# [Raw data]
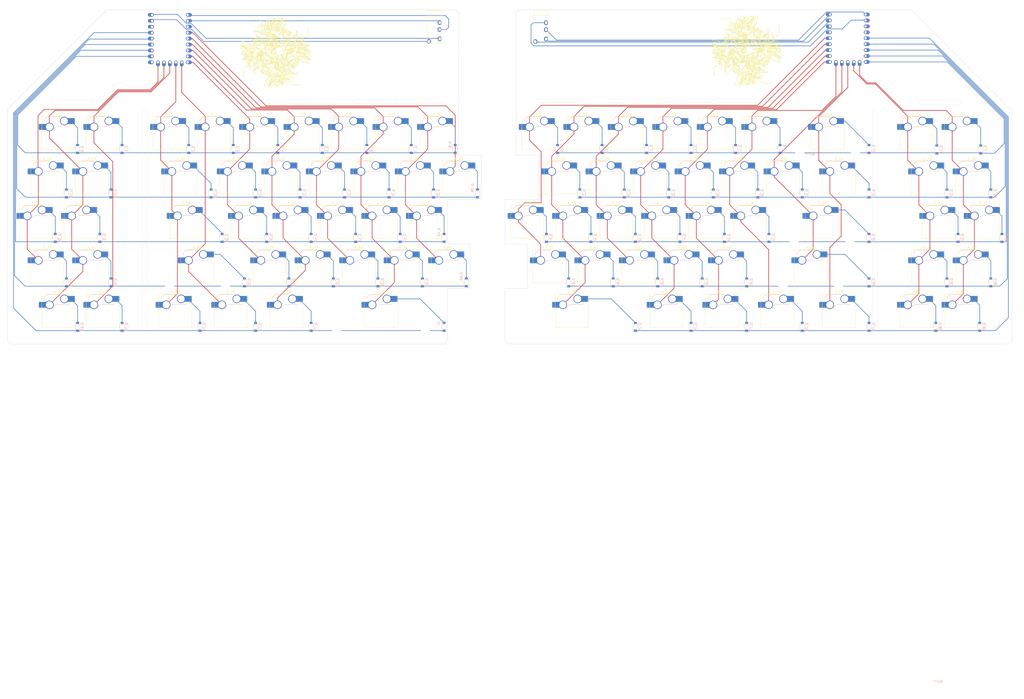
<source format=kicad_pcb>
(kicad_pcb
	(version 20240108)
	(generator "pcbnew")
	(generator_version "8.0")
	(general
		(thickness 1.6)
		(legacy_teardrops no)
	)
	(paper "A2")
	(title_block
		(title "SplitSync")
	)
	(layers
		(0 "F.Cu" signal)
		(31 "B.Cu" signal)
		(32 "B.Adhes" user "B.Adhesive")
		(33 "F.Adhes" user "F.Adhesive")
		(34 "B.Paste" user)
		(35 "F.Paste" user)
		(36 "B.SilkS" user "B.Silkscreen")
		(37 "F.SilkS" user "F.Silkscreen")
		(38 "B.Mask" user)
		(39 "F.Mask" user)
		(40 "Dwgs.User" user "User.Drawings")
		(41 "Cmts.User" user "User.Comments")
		(42 "Eco1.User" user "User.Eco1")
		(43 "Eco2.User" user "User.Eco2")
		(44 "Edge.Cuts" user)
		(45 "Margin" user)
		(46 "B.CrtYd" user "B.Courtyard")
		(47 "F.CrtYd" user "F.Courtyard")
		(48 "B.Fab" user)
		(49 "F.Fab" user)
		(50 "User.1" user)
		(51 "User.2" user)
		(52 "User.3" user)
		(53 "User.4" user)
		(54 "User.5" user)
		(55 "User.6" user)
		(56 "User.7" user)
		(57 "User.8" user)
		(58 "User.9" user)
	)
	(setup
		(stackup
			(layer "F.SilkS"
				(type "Top Silk Screen")
				(color "Black")
			)
			(layer "F.Paste"
				(type "Top Solder Paste")
			)
			(layer "F.Mask"
				(type "Top Solder Mask")
				(color "White")
				(thickness 0.01)
			)
			(layer "F.Cu"
				(type "copper")
				(thickness 0.035)
			)
			(layer "dielectric 1"
				(type "core")
				(thickness 1.51)
				(material "FR4")
				(epsilon_r 4.5)
				(loss_tangent 0.02)
			)
			(layer "B.Cu"
				(type "copper")
				(thickness 0.035)
			)
			(layer "B.Mask"
				(type "Bottom Solder Mask")
				(color "White")
				(thickness 0.01)
			)
			(layer "B.Paste"
				(type "Bottom Solder Paste")
			)
			(layer "B.SilkS"
				(type "Bottom Silk Screen")
				(color "Black")
			)
			(copper_finish "None")
			(dielectric_constraints no)
		)
		(pad_to_mask_clearance 0)
		(allow_soldermask_bridges_in_footprints no)
		(grid_origin 140.304 240.565)
		(pcbplotparams
			(layerselection 0x00010fc_ffffffff)
			(plot_on_all_layers_selection 0x0000000_00000000)
			(disableapertmacros no)
			(usegerberextensions no)
			(usegerberattributes no)
			(usegerberadvancedattributes no)
			(creategerberjobfile no)
			(dashed_line_dash_ratio 12.000000)
			(dashed_line_gap_ratio 3.000000)
			(svgprecision 4)
			(plotframeref no)
			(viasonmask no)
			(mode 1)
			(useauxorigin no)
			(hpglpennumber 1)
			(hpglpenspeed 20)
			(hpglpendiameter 15.000000)
			(pdf_front_fp_property_popups yes)
			(pdf_back_fp_property_popups yes)
			(dxfpolygonmode yes)
			(dxfimperialunits yes)
			(dxfusepcbnewfont yes)
			(psnegative no)
			(psa4output no)
			(plotreference yes)
			(plotvalue yes)
			(plotfptext yes)
			(plotinvisibletext no)
			(sketchpadsonfab no)
			(subtractmaskfromsilk no)
			(outputformat 1)
			(mirror no)
			(drillshape 1)
			(scaleselection 1)
			(outputdirectory "")
		)
	)
	(net 0 "")
	(net 1 "row0")
	(net 2 "row1")
	(net 3 "row2")
	(net 4 "row3")
	(net 5 "row4")
	(net 6 "col1")
	(net 7 "col2")
	(net 8 "col3")
	(net 9 "col4")
	(net 10 "col5")
	(net 11 "col6")
	(net 12 "col7")
	(net 13 "col8")
	(net 14 "col9")
	(net 15 "col0")
	(net 16 "col10")
	(net 17 "col11")
	(net 18 "row5")
	(net 19 "Net-(D_1-A)")
	(net 20 "Net-(D_2-A)")
	(net 21 "Net-(D_3-A)")
	(net 22 "Net-(D_4-A)")
	(net 23 "Net-(D_5-A)")
	(net 24 "Net-(D_6-A)")
	(net 25 "Net-(D_7-A)")
	(net 26 "Net-(D_8-A)")
	(net 27 "Net-(D_9-A)")
	(net 28 "Net-(D_10-A)")
	(net 29 "Net-(D_11-A)")
	(net 30 "Net-(D_12-A)")
	(net 31 "Net-(D_13-A)")
	(net 32 "Net-(D_14-A)")
	(net 33 "Net-(D_15-A)")
	(net 34 "Net-(D_16-A)")
	(net 35 "Net-(D_17-A)")
	(net 36 "Net-(D_18-A)")
	(net 37 "Net-(D_19-A)")
	(net 38 "Net-(D_20-A)")
	(net 39 "Net-(D_21-A)")
	(net 40 "Net-(D_22-A)")
	(net 41 "Net-(D_23-A)")
	(net 42 "Net-(D_24-A)")
	(net 43 "Net-(D_25-A)")
	(net 44 "Net-(D_26-A)")
	(net 45 "Net-(D_27-A)")
	(net 46 "Net-(D_28-A)")
	(net 47 "row6")
	(net 48 "Net-(D_29-A)")
	(net 49 "Net-(D_30-A)")
	(net 50 "Net-(D_31-A)")
	(net 51 "Net-(D_32-A)")
	(net 52 "Net-(D_33-A)")
	(net 53 "Net-(D_34-A)")
	(net 54 "Net-(D_35-A)")
	(net 55 "Net-(D_36-A)")
	(net 56 "Net-(D_37-A)")
	(net 57 "Net-(D_38-A)")
	(net 58 "Net-(D_39-A)")
	(net 59 "Net-(D_40-A)")
	(net 60 "Net-(D_41-A)")
	(net 61 "Net-(D_42-A)")
	(net 62 "Net-(D_43-A)")
	(net 63 "Net-(D_44-A)")
	(net 64 "Net-(D_45-A)")
	(net 65 "row7")
	(net 66 "Net-(D_46-A)")
	(net 67 "Net-(D_47-A)")
	(net 68 "Net-(D_48-A)")
	(net 69 "Net-(D_49-A)")
	(net 70 "Net-(D_50-A)")
	(net 71 "Net-(D_51-A)")
	(net 72 "Net-(D_52-A)")
	(net 73 "Net-(D_53-A)")
	(net 74 "Net-(D_54-A)")
	(net 75 "Net-(D_55-A)")
	(net 76 "Net-(D_56-A)")
	(net 77 "Net-(D_57-A)")
	(net 78 "Net-(D_58-A)")
	(net 79 "Net-(D_59-A)")
	(net 80 "Net-(D_60-A)")
	(net 81 "Net-(D_61-A)")
	(net 82 "row8")
	(net 83 "Net-(D_62-A)")
	(net 84 "Net-(D_63-A)")
	(net 85 "Net-(D_64-A)")
	(net 86 "Net-(D_65-A)")
	(net 87 "Net-(D_66-A)")
	(net 88 "Net-(D_67-A)")
	(net 89 "Net-(D_68-A)")
	(net 90 "Net-(D_69-A)")
	(net 91 "Net-(D_70-A)")
	(net 92 "Net-(D_71-A)")
	(net 93 "Net-(D_72-A)")
	(net 94 "Net-(D_73-A)")
	(net 95 "Net-(D_74-A)")
	(net 96 "Net-(D_75-A)")
	(net 97 "row9")
	(net 98 "Net-(D_76-A)")
	(net 99 "Net-(D_77-A)")
	(net 100 "Net-(D_78-A)")
	(net 101 "Net-(D_79-A)")
	(net 102 "Net-(D_80-A)")
	(net 103 "Net-(D_81-A)")
	(net 104 "col14")
	(net 105 "col15")
	(net 106 "col17")
	(net 107 "col20")
	(net 108 "col16")
	(net 109 "col13")
	(net 110 "col12")
	(net 111 "col18")
	(net 112 "col21")
	(net 113 "Net-(D_0-A)")
	(net 114 "unconnected-(U1-2-Pad3)")
	(net 115 "unconnected-(U1-3V3-Pad21)")
	(net 116 "unconnected-(U1-14-Pad15)")
	(net 117 "unconnected-(U2-29-Pad20)")
	(net 118 "unconnected-(U2-3V3-Pad21)")
	(net 119 "unconnected-(U2-3-Pad4)")
	(net 120 "unconnected-(U2-2-Pad3)")
	(net 121 "Ring2")
	(net 122 "Ring1")
	(net 123 "Tip")
	(net 124 "Sleeve")
	(net 125 "Ring2_2")
	(net 126 "Ring1_2")
	(net 127 "Sleeve_2")
	(net 128 "Tip_2")
	(footprint "MountingHole:MountingHole_2.2mm_M2" (layer "F.Cu") (at 255.9915 231.66))
	(footprint "ScottoKeebs_Hotswap:Hotswap_MX_Plated_1.00u" (layer "F.Cu") (at 317.21625 173.89))
	(footprint "MountingHole:MountingHole_2.2mm_M2" (layer "F.Cu") (at 266.31625 184.44))
	(footprint "ScottoKeebs_Hotswap:Hotswap_MX_Plated_1.00u" (layer "F.Cu") (at 474.37875 211.99))
	(footprint "ScottoKeebs_Hotswap:Hotswap_MX_Plated_1.50u" (layer "F.Cu") (at 436.27875 231.04))
	(footprint "ScottoKeebs_MCU:RP2040_Zero" (layer "F.Cu") (at 149.929 114.451069))
	(footprint "ScottoKeebs_Hotswap:Hotswap_MX_Plated_1.00u" (layer "F.Cu") (at 364.84125 154.84))
	(footprint "ScottoKeebs_Hotswap:Hotswap_MX_Plated_1.00u" (layer "F.Cu") (at 226.029 154.84))
	(footprint "RelieveCut" (layer "F.Cu") (at 256.912555 144.922753 180))
	(footprint "ScottoKeebs_Hotswap:Hotswap_MX_Plated_1.00u" (layer "F.Cu") (at 264.129 154.84))
	(footprint "RelieveCut" (layer "F.Cu") (at 354.767024 137.388953))
	(footprint "RelieveCut" (layer "F.Cu") (at 335.658469 137.4187))
	(footprint "RelieveCut" (layer "F.Cu") (at 373.653975 137.425119))
	(footprint "ScottoKeebs_Hotswap:Hotswap_MX_Plated_1.00u" (layer "F.Cu") (at 379.12875 192.94))
	(footprint "RelieveCut" (layer "F.Cu") (at 199.726029 144.944067 180))
	(footprint "ScottoKeebs_Stabilizer:Stabilizer_MX_2.00u" (layer "F.Cu") (at 431.51625 154.84))
	(footprint "ScottoKeebs_Hotswap:Hotswap_MX_Plated_1.75u" (layer "F.Cu") (at 156.97275 192.94))
	(footprint "ScottoKeebs_Hotswap:Hotswap_MX_Plated_1.00u" (layer "F.Cu") (at 431.51625 154.84))
	(footprint "RelieveCut" (layer "F.Cu") (at 135.636386 153.274005 90))
	(footprint "ScottoKeebs_Hotswap:Hotswap_MX_Plated_1.00u" (layer "F.Cu") (at 493.42875 173.89))
	(footprint "ScottoKeebs_Hotswap:Hotswap_MX_Plated_1.00u" (layer "F.Cu") (at 259.3665 192.94))
	(footprint "ScottoKeebs_Hotswap:Hotswap_MX_Plated_1.25u" (layer "F.Cu") (at 362.46 231.04))
	(footprint "ScottoKeebs_Hotswap:Hotswap_MX_Plated_1.00u"
		(layer "F.Cu")
		(uuid "234546a7-c886-4d9d-a16c-dd74bfb80bb6")
		(at 116.4915 173.89)
		(descr "keyswitch Hotswap Socket plated holes Keycap 1.00u")
		(tags "Keyboard Keyswitch Switch Hotswap Socket Plated Relief Cutout Keycap 1.00u")
		(property "Reference" "K_19"
			(at 0 -8 0)
			(layer "F.SilkS")
			(uuid "5ced8d2f-9cd8-4039-af5d-7fabd45b473f")
			(effects
				(font
					(size 1 1)
					(thickness 0.15)
				)
			)
		)
		(property "Value" "KEYSW"
			(at 0 8 0)
			(layer "F.Fab")
			(uuid "8c1239c0-7e7a-49f9-8c09-26ea8232df9e")
			(effects
				(font
					(size 1 1)
					(thickness 0.15)
				)
			)
		)
		(property "Footprint" "ScottoKeebs_Hotswap:Hotswap_MX_Plated_1.00u"
			(at 0 0 0)
			(unlocked yes)
			(layer "F.Fab")
			(hide yes)
			(uuid "f705e786-8f28-44f5-94c3-984cd2d9fc9b")
			(effects
				(font
					(size 1.27 1.27)
				)
			)
		)
		(property "Datasheet" ""
			(at 0 0 0)
			(unlocked yes)
			(layer "F.Fab")
			(hide yes)
			(uuid "df8a27a7-2fbc-445e-aa8f-14548e7b8312")
			(effects
				(font
					(size 1.27 1.27)
				)
			)
		)
		(property "Description" ""
			(at 0 0 0)
			(unlocked yes)
			(layer "F.Fab")
			(hide yes)
			(uuid "6f82846b-5f46-4d18-8cb5-a3f7f4216830")
			(effects
				(font
					(size 1.27 1.27)
				)
			)
		)
		(path "/3043de5c-d22d-49f5-a075-5208b7a3d856")
		(sheetname "Root")
		(sheetfile "SplitSync.kicad_sch")
		(attr smd allow_soldermask_bridges)
		(fp_line
			(start -4.1 -6.9)
			(end 1 -6.9)
			(stroke
				(width 0.12)
				(type solid)
			)
			(layer "B.SilkS")
			(uuid "9ab3f51d-845d-4dde-ae6d-db10b3e4a383")
		)
		(fp_line
			(start -0.2 -2.7)
			(end 4.9 -2.7)
			(stroke
				(width 0.12)
				(type solid)
			)
			(layer "B.SilkS")
			(uuid "00bce7a9-6790-46ad-afec-c66c820d04d2")
		)
		(fp_arc
			(start -6.1 -4.9)
			(mid -5.514214 -6.314214)
			(end -4.1 -6.9)
			(stroke
				(width 0.12)
				(type solid)
			)
			(layer "B.SilkS")
			(uuid "b44efba7-58c8-41f2-8fd7-e339a30d39a4")
		)
		(fp_arc
			(start -2.2 -0.7)
			(mid -1.614214 -2.114214)
			(end -0.2 -2.7)
			(stroke
				(width 0.12)
				(type solid)
			)
			(layer "B.SilkS")
			(uuid "32a7ec50-60c5-4bf6-a992-cc2d88db1f42")
		)
		(fp_line
			(start -7.1 -7.1)
			(end -7.1 7.1)
			(stroke
				(width 0.12)
				(type solid)
			)
			(layer "F.SilkS")
			(uuid "1b8b2706-92a5-4fc7-8c2c-81cdfff70c84")
		)
		(fp_line
			(start -7.1 7.1)
			(end 7.1 7.1)
			(stroke
				(width 0.12)
				(type solid)
			)
			(layer "F.SilkS")
			(uuid "bfa20653-5e18-4aee-93c7-c5d282fee901")
		)
		(fp_line
			(start 7.1 -7.1)
			(end -7.1 -7.1)
			(stroke
				(width 0.12)
				(type solid)
			)
			(layer "F.SilkS")
			(uuid "44c2747b-15e8-468b-9173-5071de36cf3d")
		)
		(fp_line
			(start 7.1 7.1)
			(end 7.1 -7.1)
			(stroke
				(width 0.12)
				(type solid)
			)
			(layer "F.SilkS")
			(uuid "a62fb52a-9487-47b9-a6b2-54885599fabf")
		)
		(fp_line
			(start -9.525 -9.525)
			(end -9.525 9.525)
			(stroke
				(width 0.1)
				(type solid)
			)
			(layer "Dwgs.User")
			(uuid "34c027e2-48fb-4187-858f-a55afe6a68f0")
		)
		(fp_line
			(start -9.525 9.525)
			(end 9.525 9.525)
			(stroke
				(width 0.1)
				(type solid)
			)
			(layer "Dwgs.User")
			(uuid "3d263dc4-9318-43ee-8b9d-a4203d8235ae")
		)
		(fp_line
			(start 9.525 -9.525)
			(end -9.525 -9.525)
			(stroke
				(width 0.1)
				(type solid)
			)
			(layer "Dwgs.User")
			(uuid "8df7d5f0-dc7f-4792-8be0-5128a50edd29")
		)
		(fp_line
			(start 9.525 9.525)
			(end 9.525 -9.525)
			(stroke
				(width 0.1)
				(type solid)
			)
			(layer "Dwgs.User")
			(uuid "87f5c815-dcda-4c35-95d0-66b804591052")
		)
		(fp_line
			(start -7.8 -6)
			(end -7 -6)
			(stroke
				(width 0.1)
				(type solid)
			)
			(layer "Eco1.User")
			(uuid "8ed13ae6-f394-4fcf-a278-193c6b29316
... [2474633 chars truncated]
</source>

# [Problem statement]
Where the string "Bottom" occurs in a line of the listing, copy the line.

# [Result]
				(type "Bottom Solder Mask")
				(type "Bottom Solder Paste")
				(type "Bottom Silk Screen")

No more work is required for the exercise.